= Henry Alcock (historian) =

British historian and academic

Henry Alcock (14 October 1886 – 26 April 1948) was a British historian and academic. He was the first professor of modern history at the University of Queensland and a founding member of the Historical Society of Queensland.

== Early life ==
Alcock was born in Bath, England in 1888. He attended King Edward VI's school, Bath and Magdalen College, Oxford, graduating with his B.A. with first class honours in modern history in 1908. He took his M.A. in 1911.

== Career ==
Alcock pursued a teaching career, teaching at Tettenhall College, Staffordshire before becoming senior house master at Kendall Grammar School for two years. He moved to Australia where he took up a position as a history and economics lecturer at the newly established University of Queensland in 1912. He became a McCaughey Professor of history in 1922, and later dean of the Faculty of Commerce. Alcock demonstrated an interest in economics and general commercial studies, which encouraged an interest publicly in establishing a Board of Commercial Studies. His work to establish commercial studies courses led to the creation of a Faculty of Commerce at the university which would offer degrees from 1925 onwards.

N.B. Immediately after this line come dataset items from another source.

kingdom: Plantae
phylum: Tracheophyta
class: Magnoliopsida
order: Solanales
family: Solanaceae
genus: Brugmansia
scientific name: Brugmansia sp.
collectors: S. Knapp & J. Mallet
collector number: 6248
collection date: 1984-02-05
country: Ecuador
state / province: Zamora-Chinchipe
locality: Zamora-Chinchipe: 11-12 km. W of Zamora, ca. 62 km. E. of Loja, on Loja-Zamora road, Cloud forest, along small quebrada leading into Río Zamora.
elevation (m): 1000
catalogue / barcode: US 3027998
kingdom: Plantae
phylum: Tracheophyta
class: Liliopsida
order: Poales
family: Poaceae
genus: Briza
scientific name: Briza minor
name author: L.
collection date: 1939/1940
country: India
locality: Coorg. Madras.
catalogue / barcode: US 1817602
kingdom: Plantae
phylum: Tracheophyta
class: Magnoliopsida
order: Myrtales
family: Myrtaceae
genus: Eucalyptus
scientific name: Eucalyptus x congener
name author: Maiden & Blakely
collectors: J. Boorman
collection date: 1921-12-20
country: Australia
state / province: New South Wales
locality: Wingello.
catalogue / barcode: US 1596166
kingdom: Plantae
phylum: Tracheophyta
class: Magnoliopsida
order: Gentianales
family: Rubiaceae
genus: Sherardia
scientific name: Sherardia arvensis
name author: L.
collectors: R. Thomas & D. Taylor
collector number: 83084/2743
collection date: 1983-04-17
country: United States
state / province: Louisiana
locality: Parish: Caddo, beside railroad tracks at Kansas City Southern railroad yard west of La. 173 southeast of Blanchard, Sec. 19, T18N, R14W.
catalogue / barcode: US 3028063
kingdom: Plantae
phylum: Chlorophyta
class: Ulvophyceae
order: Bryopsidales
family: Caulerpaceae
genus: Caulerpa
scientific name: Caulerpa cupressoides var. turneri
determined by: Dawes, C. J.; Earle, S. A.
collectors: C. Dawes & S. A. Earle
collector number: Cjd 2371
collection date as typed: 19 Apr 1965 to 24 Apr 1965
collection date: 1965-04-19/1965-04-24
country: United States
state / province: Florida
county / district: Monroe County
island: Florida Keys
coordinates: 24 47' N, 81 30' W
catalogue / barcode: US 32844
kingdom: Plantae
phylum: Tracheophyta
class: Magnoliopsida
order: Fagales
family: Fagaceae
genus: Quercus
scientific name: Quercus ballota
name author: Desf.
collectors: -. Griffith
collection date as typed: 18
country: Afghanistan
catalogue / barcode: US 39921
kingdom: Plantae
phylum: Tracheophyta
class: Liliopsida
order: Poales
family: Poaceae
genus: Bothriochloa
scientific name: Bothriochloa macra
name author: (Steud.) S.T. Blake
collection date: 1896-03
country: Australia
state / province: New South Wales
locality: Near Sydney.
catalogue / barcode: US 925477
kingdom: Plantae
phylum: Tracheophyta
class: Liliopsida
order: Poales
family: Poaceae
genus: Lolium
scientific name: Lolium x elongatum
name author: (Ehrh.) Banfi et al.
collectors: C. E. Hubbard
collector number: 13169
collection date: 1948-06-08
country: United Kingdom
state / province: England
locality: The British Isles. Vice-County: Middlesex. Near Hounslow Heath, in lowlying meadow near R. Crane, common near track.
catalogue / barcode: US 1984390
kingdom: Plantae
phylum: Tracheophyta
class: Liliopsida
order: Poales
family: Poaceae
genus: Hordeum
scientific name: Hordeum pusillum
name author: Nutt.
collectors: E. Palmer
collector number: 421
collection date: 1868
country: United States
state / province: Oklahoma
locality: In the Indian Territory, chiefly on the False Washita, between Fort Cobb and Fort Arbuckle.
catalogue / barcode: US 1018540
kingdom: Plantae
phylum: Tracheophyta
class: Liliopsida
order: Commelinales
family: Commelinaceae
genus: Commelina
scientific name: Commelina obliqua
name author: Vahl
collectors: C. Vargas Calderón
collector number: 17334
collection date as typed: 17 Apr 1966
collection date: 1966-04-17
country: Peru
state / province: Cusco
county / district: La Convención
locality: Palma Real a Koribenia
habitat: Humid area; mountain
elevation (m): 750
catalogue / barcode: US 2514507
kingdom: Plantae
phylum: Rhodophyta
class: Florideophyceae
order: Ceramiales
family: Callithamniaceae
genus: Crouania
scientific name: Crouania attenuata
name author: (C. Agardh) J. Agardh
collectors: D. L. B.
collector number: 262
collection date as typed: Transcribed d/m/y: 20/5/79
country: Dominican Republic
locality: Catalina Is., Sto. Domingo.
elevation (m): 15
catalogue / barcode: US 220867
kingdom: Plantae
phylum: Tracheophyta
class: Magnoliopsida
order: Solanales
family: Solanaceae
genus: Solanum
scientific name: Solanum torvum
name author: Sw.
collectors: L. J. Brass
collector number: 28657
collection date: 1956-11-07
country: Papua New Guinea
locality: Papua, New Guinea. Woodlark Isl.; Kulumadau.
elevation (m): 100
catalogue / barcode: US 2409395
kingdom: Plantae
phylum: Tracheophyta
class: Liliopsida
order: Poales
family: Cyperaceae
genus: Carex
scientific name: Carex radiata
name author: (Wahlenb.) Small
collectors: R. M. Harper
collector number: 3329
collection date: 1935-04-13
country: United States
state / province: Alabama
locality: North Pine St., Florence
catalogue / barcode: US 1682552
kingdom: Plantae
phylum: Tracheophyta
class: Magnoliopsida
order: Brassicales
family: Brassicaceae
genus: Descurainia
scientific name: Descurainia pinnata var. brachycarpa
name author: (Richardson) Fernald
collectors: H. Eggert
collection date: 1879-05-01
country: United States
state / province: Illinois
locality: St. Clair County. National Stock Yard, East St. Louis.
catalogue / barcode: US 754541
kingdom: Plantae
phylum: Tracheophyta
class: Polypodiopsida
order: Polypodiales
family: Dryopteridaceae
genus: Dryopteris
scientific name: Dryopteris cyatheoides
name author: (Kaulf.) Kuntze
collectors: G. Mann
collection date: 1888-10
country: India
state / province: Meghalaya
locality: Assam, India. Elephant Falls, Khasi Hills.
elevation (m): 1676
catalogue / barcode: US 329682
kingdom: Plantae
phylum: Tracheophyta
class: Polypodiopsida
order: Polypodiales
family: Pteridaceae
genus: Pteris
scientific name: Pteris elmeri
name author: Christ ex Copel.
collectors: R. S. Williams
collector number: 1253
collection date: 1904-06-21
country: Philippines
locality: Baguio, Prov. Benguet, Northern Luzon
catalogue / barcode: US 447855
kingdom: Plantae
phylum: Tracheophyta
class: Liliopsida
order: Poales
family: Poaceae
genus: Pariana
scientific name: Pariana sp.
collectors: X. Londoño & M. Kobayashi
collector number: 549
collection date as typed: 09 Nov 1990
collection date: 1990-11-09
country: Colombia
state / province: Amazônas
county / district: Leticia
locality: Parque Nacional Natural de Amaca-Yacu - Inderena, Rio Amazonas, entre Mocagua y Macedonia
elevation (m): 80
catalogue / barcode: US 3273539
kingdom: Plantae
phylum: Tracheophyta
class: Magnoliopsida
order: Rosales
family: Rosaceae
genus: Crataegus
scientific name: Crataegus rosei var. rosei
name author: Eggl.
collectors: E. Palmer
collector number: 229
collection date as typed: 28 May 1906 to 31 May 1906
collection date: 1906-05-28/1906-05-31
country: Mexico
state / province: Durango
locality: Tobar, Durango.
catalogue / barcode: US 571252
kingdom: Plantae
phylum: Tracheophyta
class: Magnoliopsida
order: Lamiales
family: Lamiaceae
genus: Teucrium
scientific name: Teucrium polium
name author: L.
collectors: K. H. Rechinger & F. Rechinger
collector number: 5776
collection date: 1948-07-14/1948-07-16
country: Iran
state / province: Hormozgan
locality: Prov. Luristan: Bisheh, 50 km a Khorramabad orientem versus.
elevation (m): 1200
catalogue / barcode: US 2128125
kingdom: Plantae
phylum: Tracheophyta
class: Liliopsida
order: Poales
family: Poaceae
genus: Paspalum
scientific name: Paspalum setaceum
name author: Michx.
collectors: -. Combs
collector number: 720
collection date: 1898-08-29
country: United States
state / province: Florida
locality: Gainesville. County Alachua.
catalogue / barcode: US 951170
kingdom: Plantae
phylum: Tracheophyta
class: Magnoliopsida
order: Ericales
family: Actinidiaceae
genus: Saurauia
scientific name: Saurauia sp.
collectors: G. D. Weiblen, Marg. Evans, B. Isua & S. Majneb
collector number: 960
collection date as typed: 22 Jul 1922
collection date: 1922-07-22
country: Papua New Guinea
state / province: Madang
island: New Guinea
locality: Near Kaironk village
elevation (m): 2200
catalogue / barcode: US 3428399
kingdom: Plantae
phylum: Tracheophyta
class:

Alcock was dean of the Faculty of Arts from 1923 to 1938, was president of the Board of Faculties (later Professorial Board) and a member of the Diploma in Journalism course committee. He also served on the Senate's broadcasting sub-committee, the development of the St Lucia campus committee and library committee. He was president of the Historical Society of Queensland.

== Later life ==
Henry Alcock died in 1948, and was survived by his wife, Olga and three daughters.

== Legacy ==
Alcock created thousands of glass lantern slides, some from photographs he took himself, others which he copied. It is believed he used these slides to illustrate his lectures at the university and at the Workers' Education Association. The University of Queensland Fryer Library holds over 2000 of these slides (known as the Alcock Collection). These slides are being digitised and made available online as funding permits.

A stone grotesque featuring Alcock's likeness hangs in the Great Court at the University of Queensland, in recognition of his work in establishing the early university.